> **Task instructions**
a) Repeat the screen-time post starting at "My neighbours, the" and ending at "(e.g. homework,chores, etc).", changing "chores" to "errands".
b) Does the screen-time post agree with each of these statements? Answer yes or no for each, quoting the words that decide it. (i) On no-screen days, homework is exempted from the ban. (ii) The two sets of parents have agreed on an authorization policy. (iii) The neighbour's kids can earn screen time through good deeds.
Segment Start: Text provided
Sunday, December 02, 2007

Federated unauthorization

We have designated no-screen days on which the kids are forbidden from any activity involving looking at a screen, e.g. TV, computer, PSP, etc (homework & music-players exempted).

My neighbours, the kids of which my kids play with, use a different system - their kids can earn screen time through compensatory good deeds (e.g. homework,chores, etc).

Different authorization schemes between interacting policy domains.

And there is the rub, both sets of kids are constantly back and forth between the households, knowing full well that the two sets of parents have been unable to agree on authorization policy and are consequently ripe for the screen-time picking.

Me to neighbour kid: Hey, are you allowed screen time?
Neighbour kid (with straight face): Oh yes.
Me to neighbour kid: Well I guess so ....

I suppose audit could help prevent the abuse. But, busy life etc.
Segment End: Text provided
Segment Start: Provided information
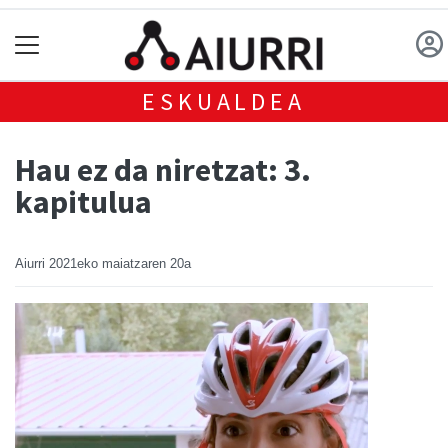
ESKUALDEA
Hau ez da niretzat: 3.
kapitulua
Aiurri
2021eko maiatzaren 20a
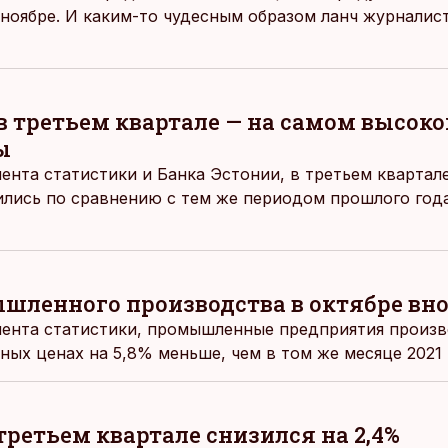
в ноябре. И каким-то чудесным образом ланч журналис
в третьем квартале — на самом высоко
ы
нта статистики и Банка Эстонии, в третьем квартале
ились по сравнению с тем же периодом прошлого год
ленного производства в октябре вно
ента статистики, промышленные предприятия произве
ных ценах на 5,8% меньше, чем в том же месяце 2021 
третьем квартале снизился на 2,4%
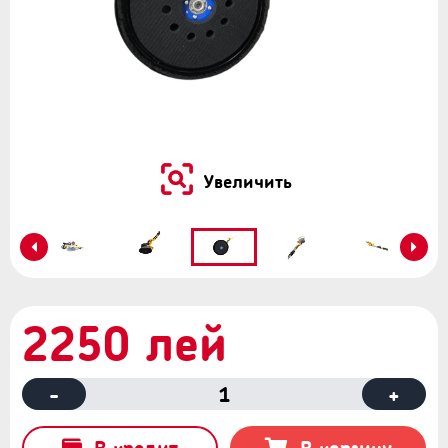
Увеличить
2250 лей
-
1
+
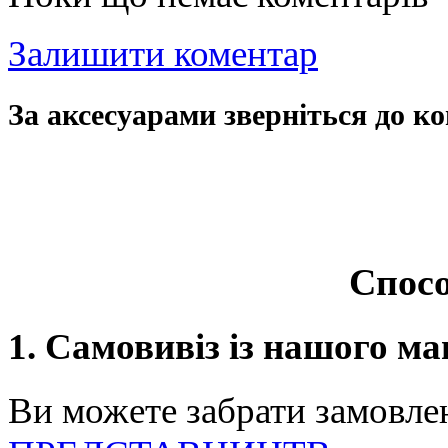
Залишити коментар
За аксесуарами зверніться до ко
Спосо
1. Самовивіз із нашого ма
Ви можете забрати замовле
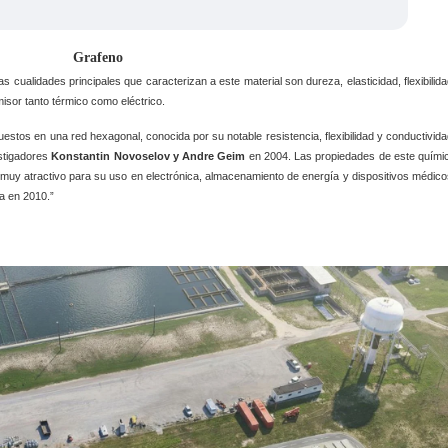
Grafeno
as cualidades principales que caracterizan a este material son dureza, elasticidad, flexibilida
isor tanto térmico como eléctrico.
stos en una red hexagonal, conocida por su notable resistencia, flexibilidad y conductivida
stigadores
Konstantin Novoselov y Andre Geim
en 2004. Las propiedades de este quími
al muy atractivo para su uso en electrónica, almacenamiento de energía y dispositivos médico
a en 2010.”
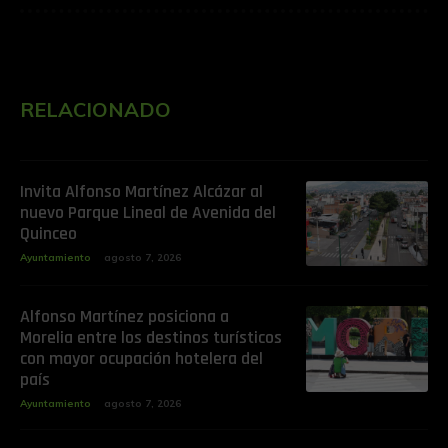
RELACIONADO
Invita Alfonso Martínez Alcázar al
nuevo Parque Lineal de Avenida del
Quinceo
Ayuntamiento
agosto 7, 2026
Alfonso Martínez posiciona a
Morelia entre los destinos turísticos
con mayor ocupación hotelera del
país
Ayuntamiento
agosto 7, 2026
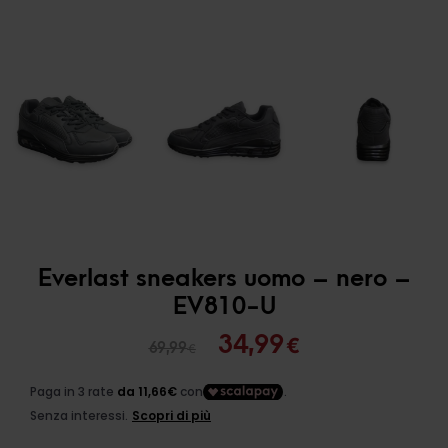
Everlast sneakers uomo – nero –
EV810-U
Il
Il
34,99
€
69,99
€
prezzo
prezzo
originale
attuale
era:
è:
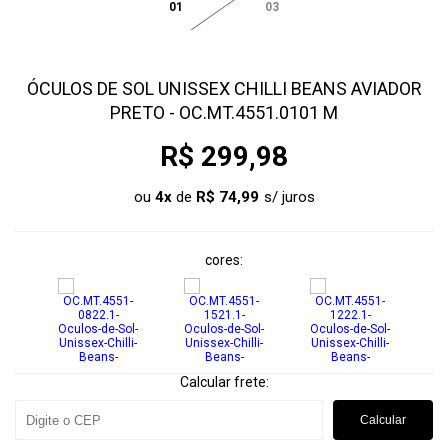
01
03
ÓCULOS DE SOL UNISSEX CHILLI BEANS AVIADOR
PRETO - OC.MT.4551.0101 M
R$ 299,98
ou
4
x
de
R$ 74,99
cores
Calcular frete:
Calcular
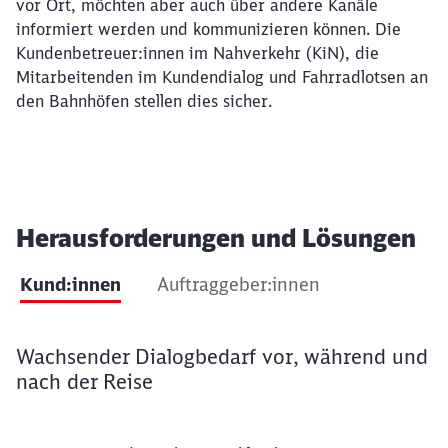
vor Ort, möchten aber auch über andere Kanäle
informiert werden und kommunizieren können. Die
Kundenbetreuer:innen im Nahverkehr (KiN), die
Mitarbeitenden im Kundendialog und Fahrradlotsen an
den Bahnhöfen stellen dies sicher.
Herausforderungen und Lösungen
Kund:innen
Auftraggeber:innen
Tab Kund:innen
Wachsender Dialogbedarf vor, während und
nach der Reise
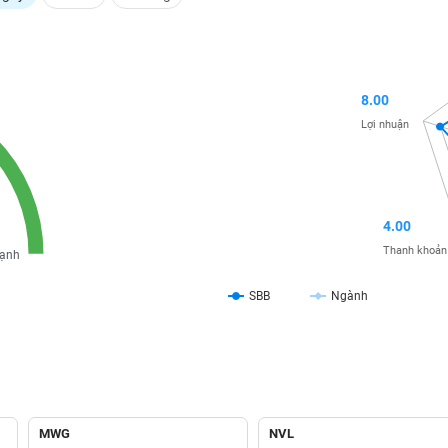
8.00
Lợi nhuận
4.00
Thanh khoản
ạnh
SBB
Ngành
MWG
NVL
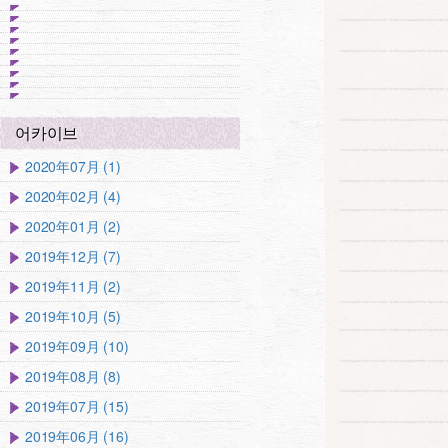
어카이브
2020年07月 (1)
2020年02月 (4)
2020年01月 (2)
2019年12月 (7)
2019年11月 (2)
2019年10月 (5)
2019年09月 (10)
2019年08月 (8)
2019年07月 (15)
2019年06月 (16)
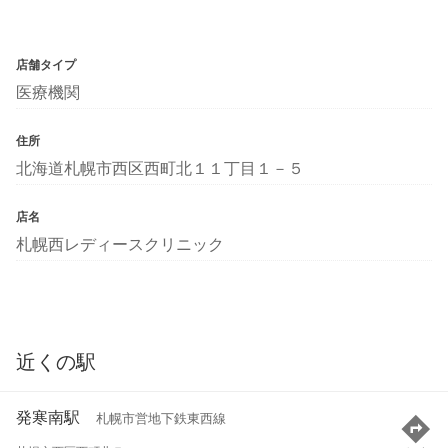
店舗タイプ
医療機関
住所
北海道札幌市西区西町北１１丁目１－５
店名
札幌西レディースクリニック
近くの駅
発寒南駅
札幌市営地下鉄東西線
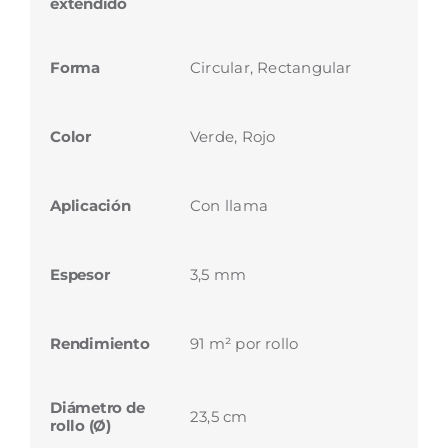
extendido
Forma
Circular, Rectangular
Color
Verde, Rojo
Aplicación
Con llama
Espesor
3,5 mm
Rendimiento
91 m² por rollo
Diámetro de
23,5 cm
rollo (Ø)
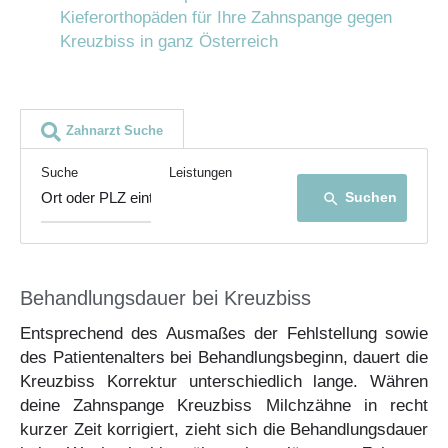
Kieferorthopäden für Ihre Zahnspange gegen
Kreuzbiss in ganz Österreich
Zahnarzt Suche
Suche
Leistungen
Suchen
search
Behandlungsdauer bei Kreuzbiss
Entsprechend des Ausmaßes der Fehlstellung sowie
des Patientenalters bei Behandlungsbeginn, dauert die
Kreuzbiss Korrektur unterschiedlich lange. Währen
deine Zahnspange Kreuzbiss Milchzähne in recht
kurzer Zeit korrigiert, zieht sich die Behandlungsdauer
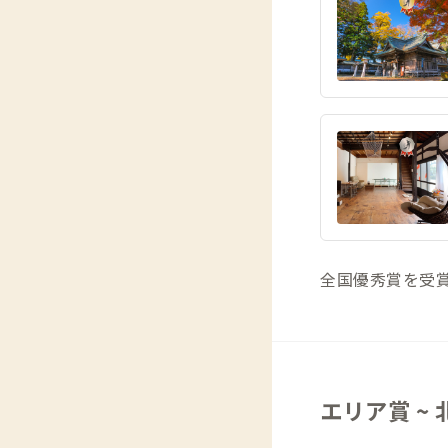
全国優秀賞を受
エリア賞 ~ 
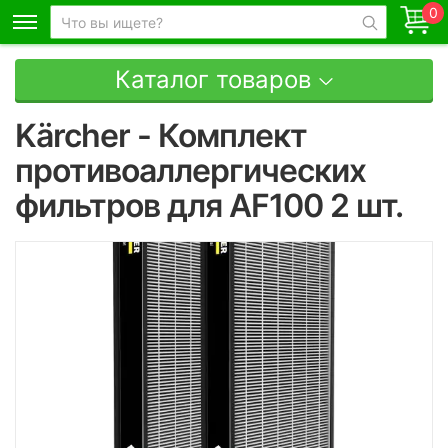
0
Каталог товаров
Kärcher - Комплект
противоаллергических
фильтров для AF100 2 шт.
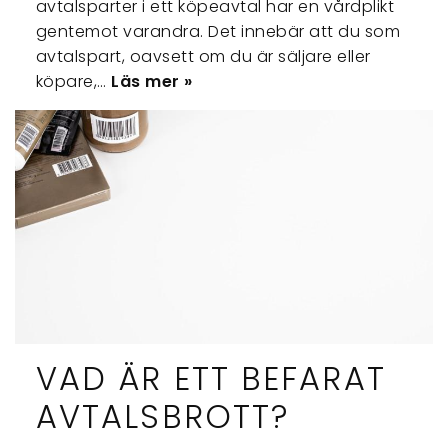
avtalsparter i ett köpeavtal har en vårdplikt
gentemot varandra. Det innebär att du som
avtalspart, oavsett om du är säljare eller
köpare,…
Läs mer »
VAD ÄR ETT BEFARAT
AVTALSBROTT?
Segment End: Provided information
> **Solution list**
a)
My neighbours, the kids of which my kids play with, use a different system - their kids can earn screen time through compensatory good deeds (e.g. homework,errands, etc).

b)
(i) Yes: "homework & music-players exempted"
(ii) No: "the two sets of parents have been unable to agree on authorization policy"
(iii) Yes: "their kids can earn screen time through compensatory good deeds"